> [Assigned task 1] Duplicate part of the lung cancer abstract word for word, beginning at the words "Authors: Hua Cheng, She-Juan" and stopping after "the underlying mechanism.".
> [Assigned task 2] According to the lung cancer abstract, between which two drugs did the study investigate a sequence-dependent interaction?

> [Exercise passage]
============================================================
Molecular mechanism of the schedule-dependent synergistic interaction in EGFR-mutant non-small cell lung cancer cell lines treated with paclitaxel and gefitinib

Authors: Hua Cheng, She-Juan An, Song Dong, Yi-Fang Zhang, Xu-Chao Zhang, Zhi-Hong Chen, Jian-Su, Yi-Long Wu

Published in: Journal of Hematology & Oncology | Issue 1/2011

Abstract

Background

Chemotherapy combined concurrently with TKIs produced a negative interaction and failed to improve survival when compared with chemotherapy or TKIs alone in the treatment of non-small cell lung cancer (NSCLC). The present study investigated the sequence-dependent interaction between paclitaxel and gefitinib and clarified the underlying mechanism.

Methods

The effects on cell proliferation, EGFR signaling pathway, and TGFα expression were evaluated in a panel of human NSCLC cell lines harboring EGFR mutations with three different combination sequences: sequential treatment with paclitaxel followed by gefitinib (T→G), sequential treatment with gefitinib followed by paclitaxel (G→T), or concomitant treatment (T + G).
============================================================
> [Supplied data]
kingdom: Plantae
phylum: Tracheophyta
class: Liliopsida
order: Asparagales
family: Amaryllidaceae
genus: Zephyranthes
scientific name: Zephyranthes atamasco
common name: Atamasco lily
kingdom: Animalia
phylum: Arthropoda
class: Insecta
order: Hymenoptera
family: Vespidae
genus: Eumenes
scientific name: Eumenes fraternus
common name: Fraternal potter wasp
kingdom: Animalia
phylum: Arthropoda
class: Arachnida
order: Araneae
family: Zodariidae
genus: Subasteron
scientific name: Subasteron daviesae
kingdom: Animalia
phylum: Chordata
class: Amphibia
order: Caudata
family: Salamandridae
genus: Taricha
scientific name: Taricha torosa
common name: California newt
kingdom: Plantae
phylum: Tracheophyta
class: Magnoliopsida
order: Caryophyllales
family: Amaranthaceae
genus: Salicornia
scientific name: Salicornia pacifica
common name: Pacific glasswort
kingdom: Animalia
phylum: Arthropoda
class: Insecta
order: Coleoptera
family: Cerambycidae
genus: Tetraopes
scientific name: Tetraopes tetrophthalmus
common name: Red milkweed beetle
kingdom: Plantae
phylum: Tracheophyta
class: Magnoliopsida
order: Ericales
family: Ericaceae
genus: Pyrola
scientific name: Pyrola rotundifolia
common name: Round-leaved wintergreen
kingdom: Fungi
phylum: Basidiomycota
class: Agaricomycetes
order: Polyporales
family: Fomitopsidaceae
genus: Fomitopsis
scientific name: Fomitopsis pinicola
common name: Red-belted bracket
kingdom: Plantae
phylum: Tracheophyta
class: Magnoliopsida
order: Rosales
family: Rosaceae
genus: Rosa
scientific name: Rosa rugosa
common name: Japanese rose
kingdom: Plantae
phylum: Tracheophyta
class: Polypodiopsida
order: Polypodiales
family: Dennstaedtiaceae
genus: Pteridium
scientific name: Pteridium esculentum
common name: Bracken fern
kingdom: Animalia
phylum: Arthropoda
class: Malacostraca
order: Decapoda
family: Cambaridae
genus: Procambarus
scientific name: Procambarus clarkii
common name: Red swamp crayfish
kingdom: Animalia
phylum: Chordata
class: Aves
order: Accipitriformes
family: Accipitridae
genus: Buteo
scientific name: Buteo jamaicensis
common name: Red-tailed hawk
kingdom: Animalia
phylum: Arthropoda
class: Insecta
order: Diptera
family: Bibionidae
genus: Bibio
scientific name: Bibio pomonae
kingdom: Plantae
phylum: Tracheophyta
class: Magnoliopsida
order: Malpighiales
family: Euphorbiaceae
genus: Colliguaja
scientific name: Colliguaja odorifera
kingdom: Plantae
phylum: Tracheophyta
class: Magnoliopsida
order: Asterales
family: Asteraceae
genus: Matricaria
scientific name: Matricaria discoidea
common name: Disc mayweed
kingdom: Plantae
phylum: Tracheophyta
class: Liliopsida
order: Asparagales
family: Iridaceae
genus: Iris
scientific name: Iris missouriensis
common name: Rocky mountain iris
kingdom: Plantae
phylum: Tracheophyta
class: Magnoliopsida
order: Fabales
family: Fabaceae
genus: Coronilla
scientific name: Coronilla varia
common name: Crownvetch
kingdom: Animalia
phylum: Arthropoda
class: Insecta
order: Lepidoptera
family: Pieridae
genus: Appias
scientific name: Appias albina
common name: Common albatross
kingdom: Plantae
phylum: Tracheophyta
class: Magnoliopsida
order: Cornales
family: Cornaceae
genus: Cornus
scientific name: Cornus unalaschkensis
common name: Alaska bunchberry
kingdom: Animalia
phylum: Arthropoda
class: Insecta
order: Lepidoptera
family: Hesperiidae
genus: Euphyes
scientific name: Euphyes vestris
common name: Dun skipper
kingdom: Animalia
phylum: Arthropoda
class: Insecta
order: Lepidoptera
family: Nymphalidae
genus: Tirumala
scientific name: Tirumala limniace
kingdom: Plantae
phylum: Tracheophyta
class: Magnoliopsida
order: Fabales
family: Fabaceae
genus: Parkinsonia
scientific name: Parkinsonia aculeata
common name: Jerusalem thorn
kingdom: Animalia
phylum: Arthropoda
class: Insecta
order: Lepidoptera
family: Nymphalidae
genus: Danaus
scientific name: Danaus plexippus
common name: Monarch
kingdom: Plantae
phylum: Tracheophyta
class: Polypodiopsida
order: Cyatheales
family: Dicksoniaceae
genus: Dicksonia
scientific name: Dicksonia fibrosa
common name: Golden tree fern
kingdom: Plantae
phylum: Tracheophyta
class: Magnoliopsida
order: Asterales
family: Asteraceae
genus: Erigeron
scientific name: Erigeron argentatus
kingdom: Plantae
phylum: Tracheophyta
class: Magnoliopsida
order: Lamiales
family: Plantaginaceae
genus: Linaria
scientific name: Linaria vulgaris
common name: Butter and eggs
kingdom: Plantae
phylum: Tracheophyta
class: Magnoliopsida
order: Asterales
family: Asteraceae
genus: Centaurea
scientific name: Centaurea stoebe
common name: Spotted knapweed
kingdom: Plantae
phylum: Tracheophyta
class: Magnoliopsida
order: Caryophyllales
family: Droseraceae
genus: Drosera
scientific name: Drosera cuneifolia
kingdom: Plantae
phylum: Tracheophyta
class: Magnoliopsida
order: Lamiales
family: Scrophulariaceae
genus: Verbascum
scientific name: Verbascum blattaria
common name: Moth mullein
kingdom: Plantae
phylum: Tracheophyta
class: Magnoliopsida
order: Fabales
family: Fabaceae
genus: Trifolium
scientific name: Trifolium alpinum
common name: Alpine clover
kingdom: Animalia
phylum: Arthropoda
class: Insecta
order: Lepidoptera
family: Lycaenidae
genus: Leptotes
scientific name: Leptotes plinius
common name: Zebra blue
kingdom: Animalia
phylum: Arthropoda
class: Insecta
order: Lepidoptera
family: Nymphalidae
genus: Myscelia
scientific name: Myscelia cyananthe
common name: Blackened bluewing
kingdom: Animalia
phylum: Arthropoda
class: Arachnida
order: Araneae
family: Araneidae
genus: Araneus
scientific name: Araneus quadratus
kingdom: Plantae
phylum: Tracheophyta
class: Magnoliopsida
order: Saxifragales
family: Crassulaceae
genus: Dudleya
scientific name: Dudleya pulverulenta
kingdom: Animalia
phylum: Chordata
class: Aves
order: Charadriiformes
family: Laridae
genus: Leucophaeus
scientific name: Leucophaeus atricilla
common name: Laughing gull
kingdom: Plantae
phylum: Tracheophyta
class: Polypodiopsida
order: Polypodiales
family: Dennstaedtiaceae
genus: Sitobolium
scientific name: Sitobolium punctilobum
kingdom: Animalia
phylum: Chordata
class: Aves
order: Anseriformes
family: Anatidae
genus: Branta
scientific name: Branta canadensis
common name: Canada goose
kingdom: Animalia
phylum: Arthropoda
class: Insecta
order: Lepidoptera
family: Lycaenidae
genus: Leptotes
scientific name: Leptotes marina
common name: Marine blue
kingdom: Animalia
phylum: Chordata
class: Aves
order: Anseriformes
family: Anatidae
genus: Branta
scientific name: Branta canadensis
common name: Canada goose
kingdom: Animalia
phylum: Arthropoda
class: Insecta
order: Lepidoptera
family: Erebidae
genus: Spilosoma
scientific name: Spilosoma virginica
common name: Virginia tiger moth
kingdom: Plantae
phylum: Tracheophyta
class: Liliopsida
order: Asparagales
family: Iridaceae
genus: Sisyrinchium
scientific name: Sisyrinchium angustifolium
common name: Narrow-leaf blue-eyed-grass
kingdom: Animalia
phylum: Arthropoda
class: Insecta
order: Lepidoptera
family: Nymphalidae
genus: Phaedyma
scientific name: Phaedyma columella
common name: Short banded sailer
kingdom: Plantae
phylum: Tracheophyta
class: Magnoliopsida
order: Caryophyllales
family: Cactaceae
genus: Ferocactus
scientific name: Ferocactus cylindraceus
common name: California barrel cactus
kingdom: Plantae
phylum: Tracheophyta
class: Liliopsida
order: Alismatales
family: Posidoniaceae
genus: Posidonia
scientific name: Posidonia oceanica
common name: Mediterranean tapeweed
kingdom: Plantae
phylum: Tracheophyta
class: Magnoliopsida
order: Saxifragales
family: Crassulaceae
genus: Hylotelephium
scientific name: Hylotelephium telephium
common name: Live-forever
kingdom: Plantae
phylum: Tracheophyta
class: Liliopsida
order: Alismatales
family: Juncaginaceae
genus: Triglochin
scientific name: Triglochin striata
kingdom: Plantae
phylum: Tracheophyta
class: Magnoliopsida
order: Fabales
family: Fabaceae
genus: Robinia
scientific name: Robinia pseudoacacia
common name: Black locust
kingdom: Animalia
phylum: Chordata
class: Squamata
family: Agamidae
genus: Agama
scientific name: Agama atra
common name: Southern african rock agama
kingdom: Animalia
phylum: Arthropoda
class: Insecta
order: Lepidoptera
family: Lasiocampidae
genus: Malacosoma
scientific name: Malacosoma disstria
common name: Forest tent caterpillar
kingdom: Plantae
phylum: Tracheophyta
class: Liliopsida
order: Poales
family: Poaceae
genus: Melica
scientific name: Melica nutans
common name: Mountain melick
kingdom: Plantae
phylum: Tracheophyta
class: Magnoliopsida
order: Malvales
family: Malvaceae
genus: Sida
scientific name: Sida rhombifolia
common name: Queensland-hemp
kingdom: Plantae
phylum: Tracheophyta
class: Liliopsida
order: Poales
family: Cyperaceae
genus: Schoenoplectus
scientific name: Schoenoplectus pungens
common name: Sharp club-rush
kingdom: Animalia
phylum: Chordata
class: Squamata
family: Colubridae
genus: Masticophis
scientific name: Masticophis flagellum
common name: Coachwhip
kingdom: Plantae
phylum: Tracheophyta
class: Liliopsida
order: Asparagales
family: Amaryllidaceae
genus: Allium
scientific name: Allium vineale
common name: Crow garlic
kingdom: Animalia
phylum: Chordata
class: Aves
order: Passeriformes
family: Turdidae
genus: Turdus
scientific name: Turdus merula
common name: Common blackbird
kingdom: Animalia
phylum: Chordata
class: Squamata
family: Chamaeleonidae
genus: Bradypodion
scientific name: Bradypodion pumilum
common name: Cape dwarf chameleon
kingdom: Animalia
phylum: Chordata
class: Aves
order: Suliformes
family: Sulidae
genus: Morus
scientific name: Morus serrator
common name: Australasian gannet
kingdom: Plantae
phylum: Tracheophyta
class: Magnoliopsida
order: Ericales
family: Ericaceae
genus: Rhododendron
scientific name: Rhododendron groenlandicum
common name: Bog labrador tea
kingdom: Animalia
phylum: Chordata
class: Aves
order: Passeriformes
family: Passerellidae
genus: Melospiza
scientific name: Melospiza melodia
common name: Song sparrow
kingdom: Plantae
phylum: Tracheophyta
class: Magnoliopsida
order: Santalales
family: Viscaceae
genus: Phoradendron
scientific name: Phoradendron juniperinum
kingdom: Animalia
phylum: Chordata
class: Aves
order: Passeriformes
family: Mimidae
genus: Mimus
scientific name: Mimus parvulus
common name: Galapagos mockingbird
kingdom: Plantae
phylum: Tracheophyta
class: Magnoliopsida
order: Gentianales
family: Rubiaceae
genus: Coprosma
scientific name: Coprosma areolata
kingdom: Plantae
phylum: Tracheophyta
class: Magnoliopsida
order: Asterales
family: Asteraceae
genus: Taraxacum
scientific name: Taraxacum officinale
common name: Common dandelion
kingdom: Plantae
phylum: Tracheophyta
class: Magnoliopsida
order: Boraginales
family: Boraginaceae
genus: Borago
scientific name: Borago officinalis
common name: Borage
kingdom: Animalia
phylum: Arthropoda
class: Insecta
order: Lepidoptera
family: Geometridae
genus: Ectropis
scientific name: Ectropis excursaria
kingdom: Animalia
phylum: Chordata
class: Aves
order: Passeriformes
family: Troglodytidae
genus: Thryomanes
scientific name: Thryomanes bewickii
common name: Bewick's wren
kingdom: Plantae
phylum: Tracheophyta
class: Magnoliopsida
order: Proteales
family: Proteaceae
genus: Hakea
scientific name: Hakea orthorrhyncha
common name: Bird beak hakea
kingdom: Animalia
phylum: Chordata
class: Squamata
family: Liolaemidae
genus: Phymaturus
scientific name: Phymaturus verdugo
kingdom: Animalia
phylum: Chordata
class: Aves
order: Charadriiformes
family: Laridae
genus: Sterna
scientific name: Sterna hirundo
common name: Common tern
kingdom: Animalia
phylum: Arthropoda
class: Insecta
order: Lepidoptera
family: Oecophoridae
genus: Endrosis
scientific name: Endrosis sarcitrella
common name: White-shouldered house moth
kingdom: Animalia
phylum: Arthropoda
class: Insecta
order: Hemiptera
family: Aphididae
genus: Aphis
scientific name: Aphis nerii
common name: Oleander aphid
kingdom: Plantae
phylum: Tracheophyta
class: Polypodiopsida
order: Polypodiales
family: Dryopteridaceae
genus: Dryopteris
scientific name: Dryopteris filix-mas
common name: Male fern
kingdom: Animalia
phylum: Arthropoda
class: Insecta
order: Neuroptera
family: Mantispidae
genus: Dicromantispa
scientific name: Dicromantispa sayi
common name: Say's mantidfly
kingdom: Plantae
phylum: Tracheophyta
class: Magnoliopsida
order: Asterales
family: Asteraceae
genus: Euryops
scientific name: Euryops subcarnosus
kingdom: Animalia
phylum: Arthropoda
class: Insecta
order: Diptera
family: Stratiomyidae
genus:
============================================================
> [Exercise answer 1]
Authors: Hua Cheng, She-Juan An, Song Dong, Yi-Fang Zhang, Xu-Chao Zhang, Zhi-Hong Chen, Jian-Su, Yi-Long Wu

Published in: Journal of Hematology & Oncology | Issue 1/2011

Abstract

Background

Chemotherapy combined concurrently with TKIs produced a negative interaction and failed to improve survival when compared with chemotherapy or TKIs alone in the treatment of non-small cell lung cancer (NSCLC). The present study investigated the sequence-dependent interaction between paclitaxel and gefitinib and clarified the underlying mechanism.

> [Exercise answer 2] Paclitaxel and gefitinib.